Plaintiff sues in damages for injuries received while in the employ of the defendant corhpany, and in the alternative sues under the Workmen’s Compensation Act.
Defendant recognized its liability to plaintiff under said act, and had been paying plaintiff $10 a week for 25 weeks when this suit was filed.
Defendant pleads that plaintiff, having thus agreed to receive payment under said act, and actually received many payments, is estopped from contending that defendant’s liability is not under said act, but for damages as for ordinary tort.
In Summers v. Woodward, Wight & Co., 142 La. 241, 76 South. 674, this court said:
“Where an employer pays the wages of an injured employé in full for a number of weeks, and subsequently in part, and, holding a policy of 'insurance, taken out with express reference to the Burke-Roberts Employers’ Liability Act (Act No. 20 of 1914), obtains receipts showing such payments as for wages to which the employé was entitled under the Louisiana Workmen’s Compensation Act, upon which it obtains reimbursement from the insurance company, the question whether the injury of the employé entitles him to compensation under the act will be regarded as eliminated.”

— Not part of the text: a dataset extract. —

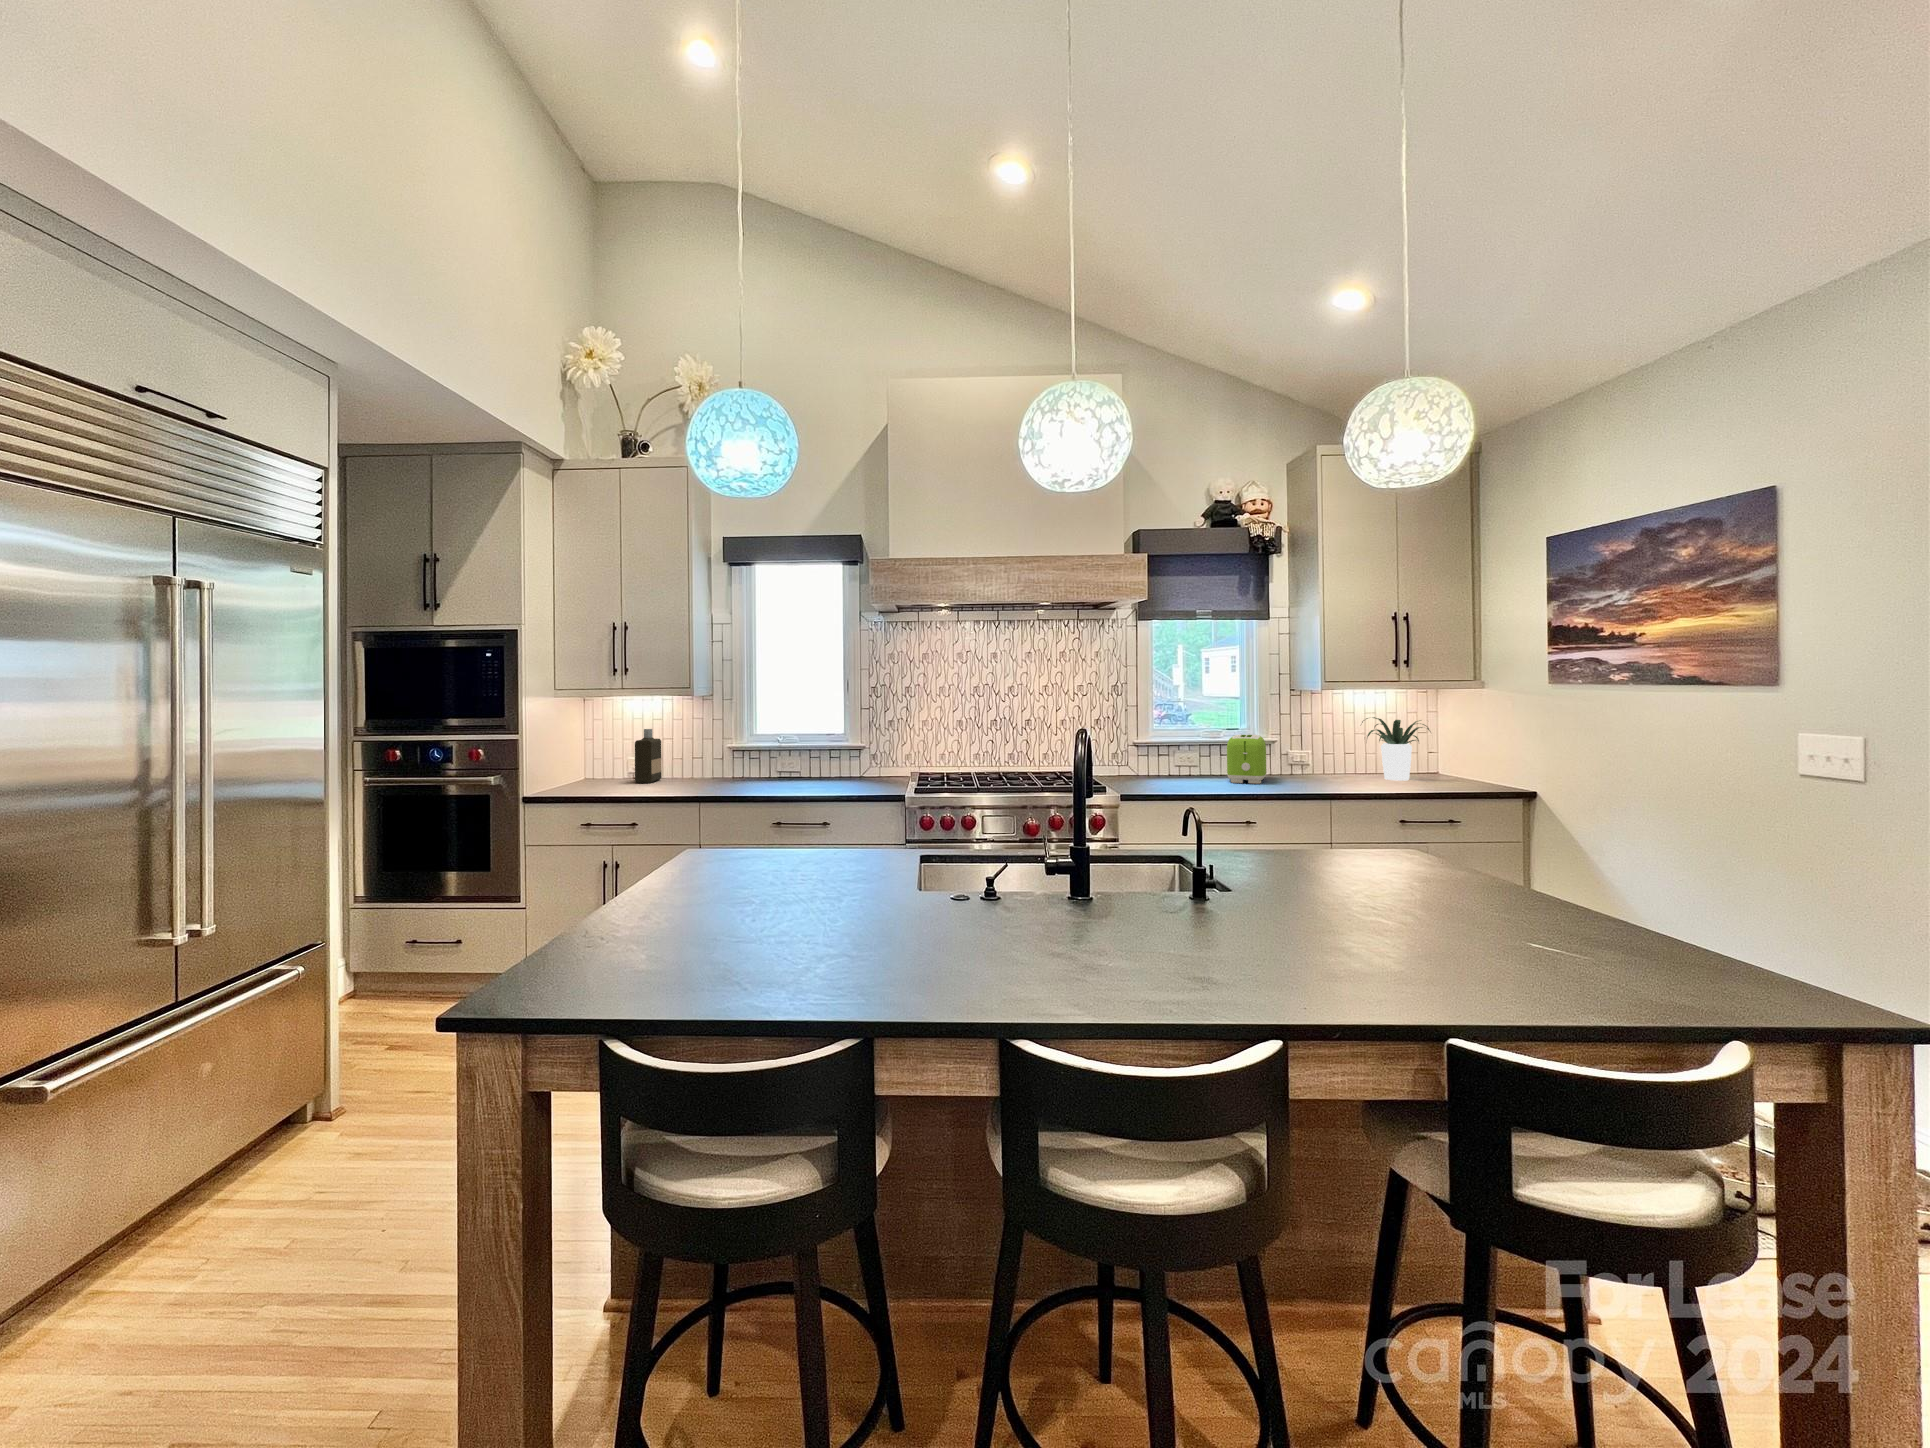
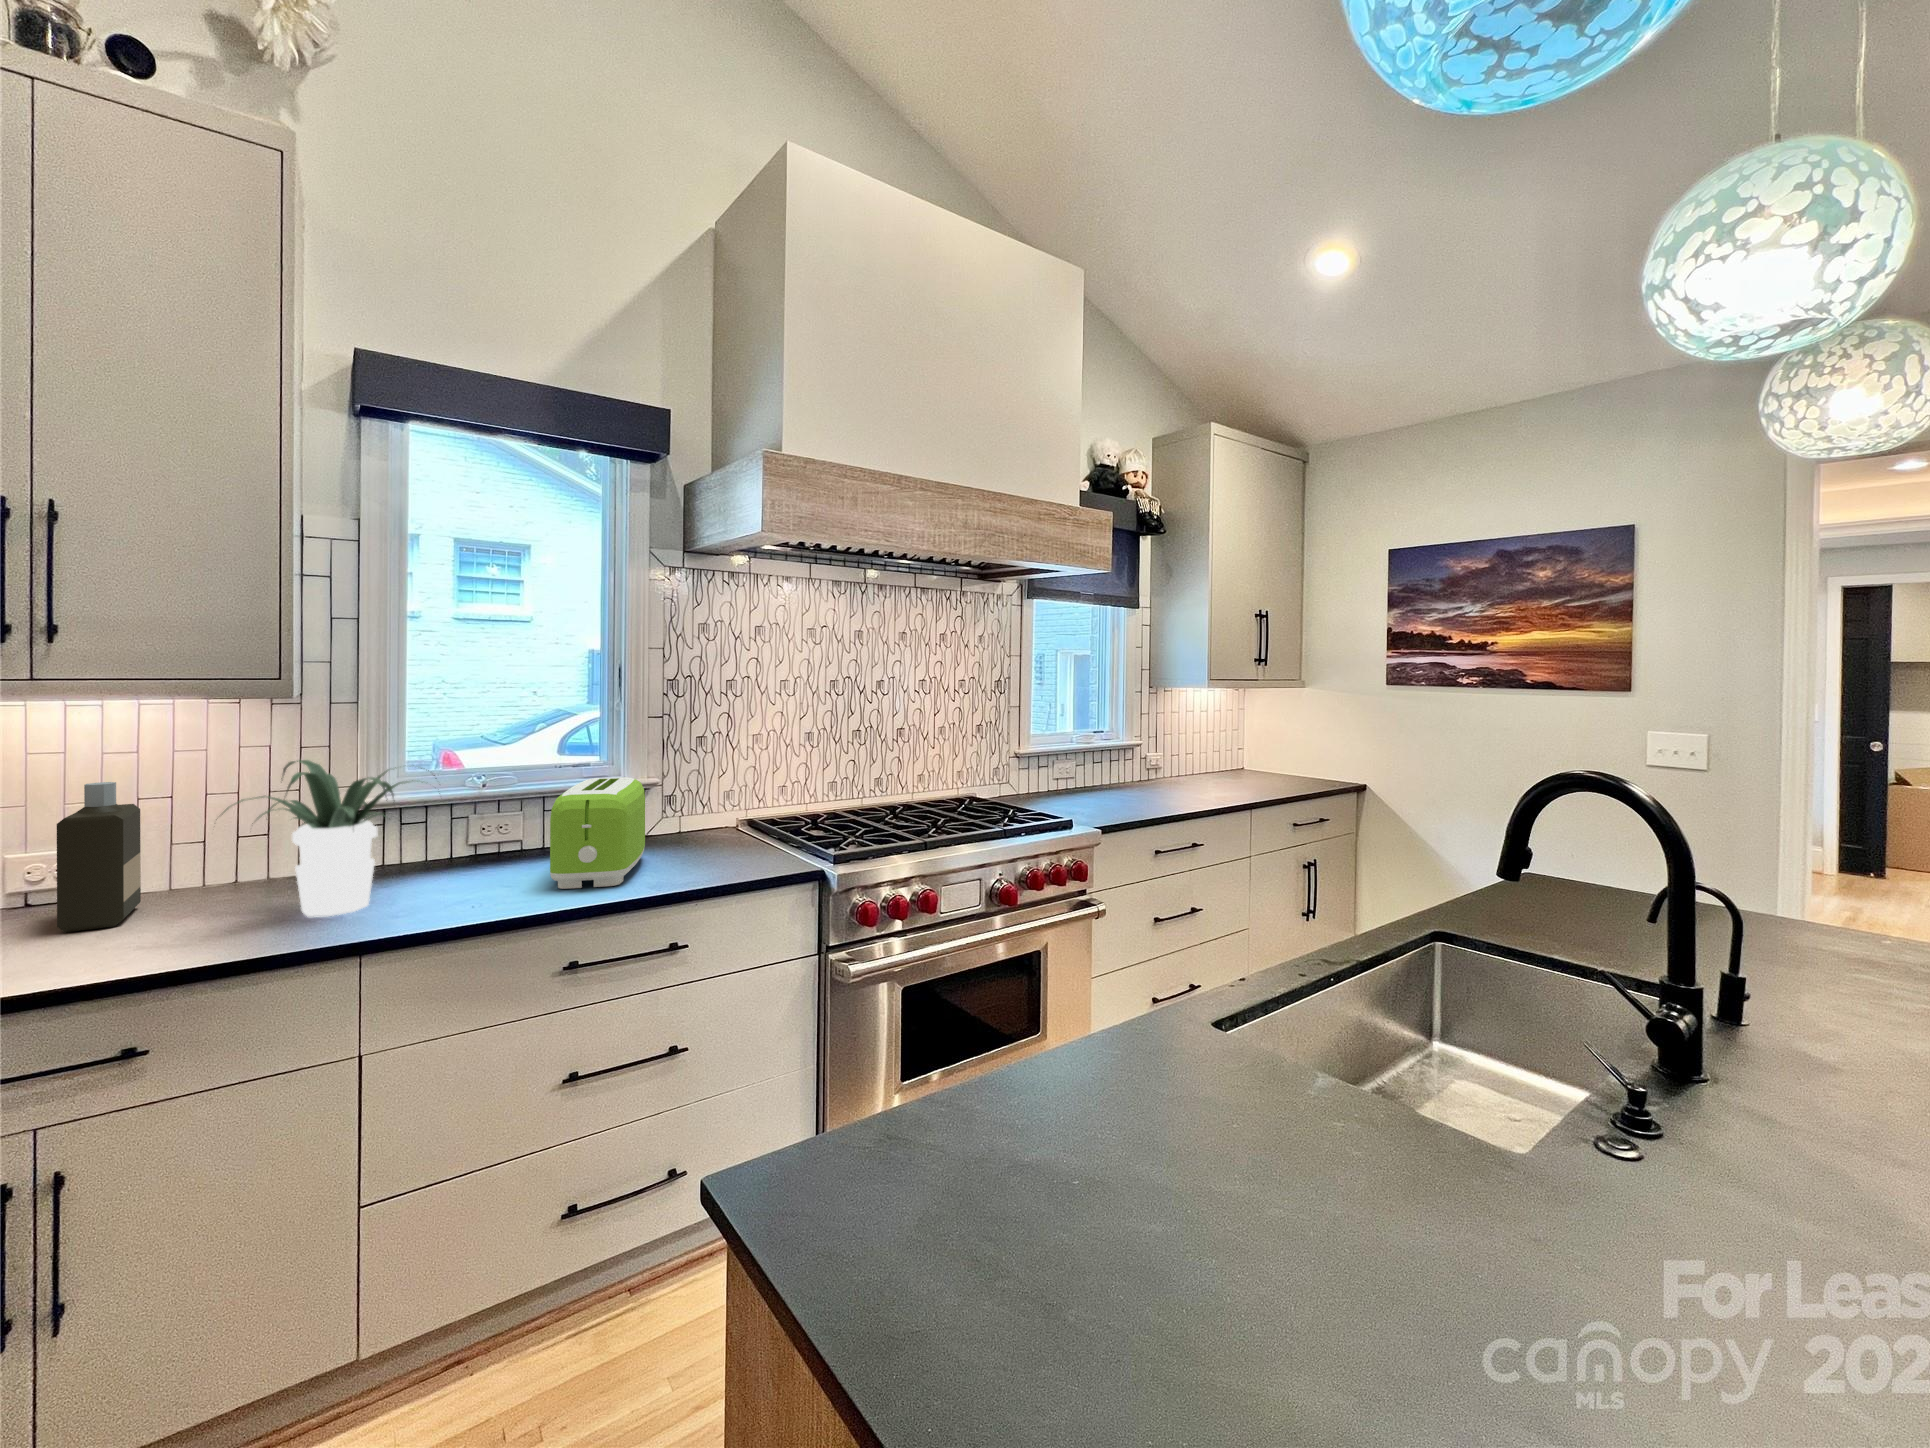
potted plant: present [1362,717,1430,781] -> present [222,760,435,917]
toaster: present [1227,734,1266,784] -> present [550,777,645,889]

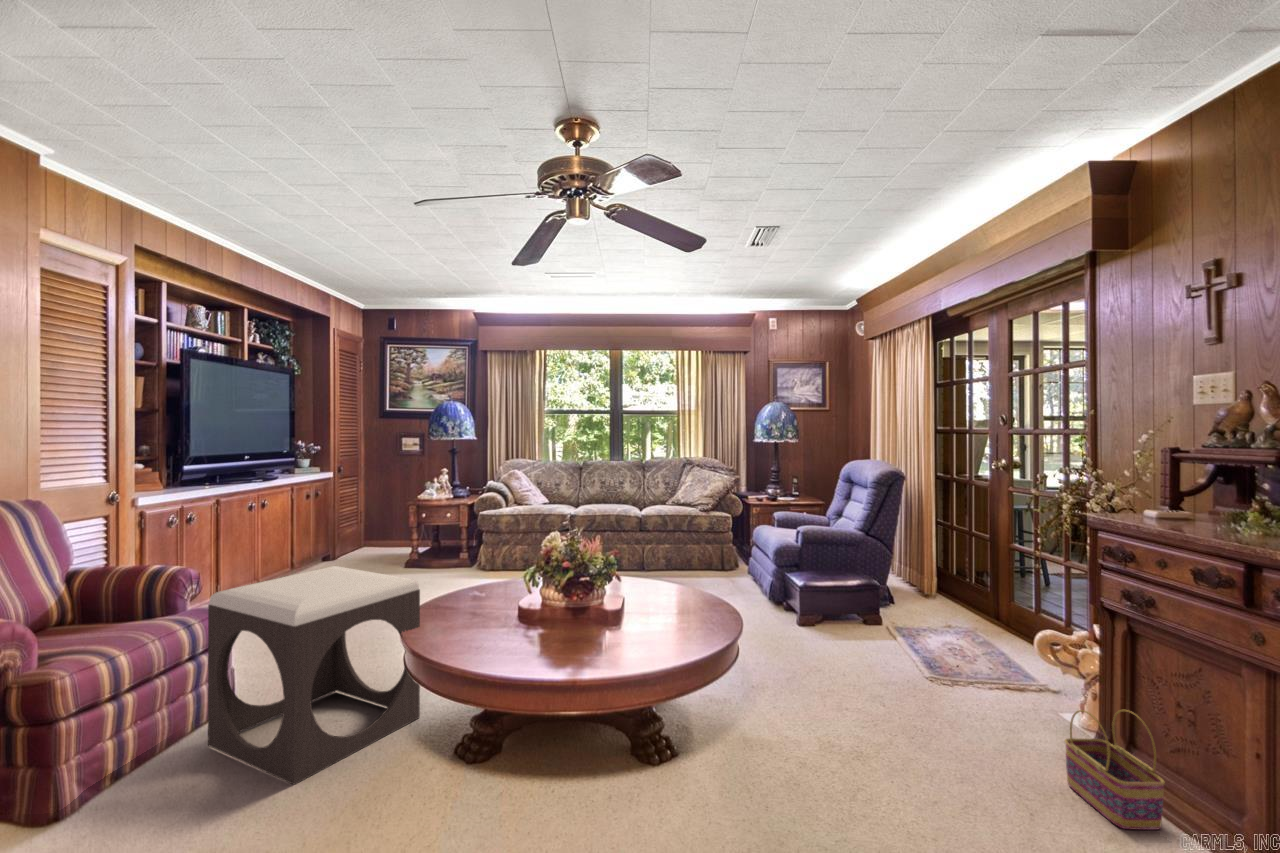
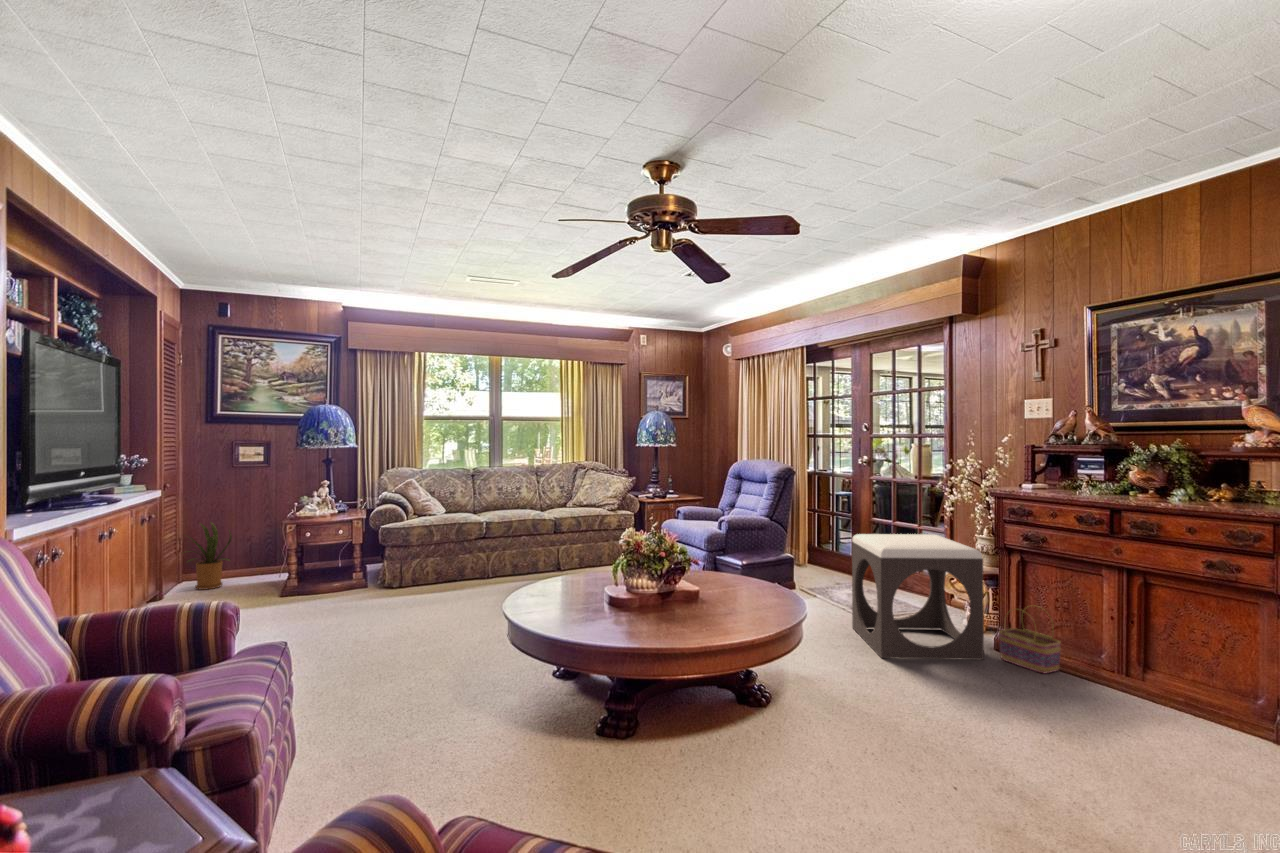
house plant: none [344,498,383,554] -> present [190,522,232,590]
footstool: present [208,566,420,785] -> present [852,534,984,660]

We think the estoppel well pleaded. Counsel for plaintiff seek to avoid it by contending that plaintiff was assured by defendant that he would be waiving none of his rights by receiving these payments. If any such assurance was given, it was after plaintiff had already been receiving the payments, and the meaning of it was simply that by receiving the payments the plaintiff would not be waiving his right to claim compensation as for total liability. There was no question between the parties at that time of plaintiff having, or pretending to, any other rights.
Defendant does not contest that plaintiff is entitled to compensation as for total disability; that is, to $10 a week for 400 weeks.
The judgnient appealed from, which was for $15,000 damages, is therefore set aside, the plea of estoppel is sustained, and it is now ordered, adjudged, and decreed that the plaintiff, John A. S. Gray, have judgment condemning the defendant, New Orleans Dry Dock & Ship Building Company, to pay him $10 each week for 400 consecutive weeks, less the payments already made, and that the defendant pay the costs of the lower court and the plaintiff those of the appeal.
MONROE, C. J., takes no part, not having heard the argument. O’NIELL, J., dissents.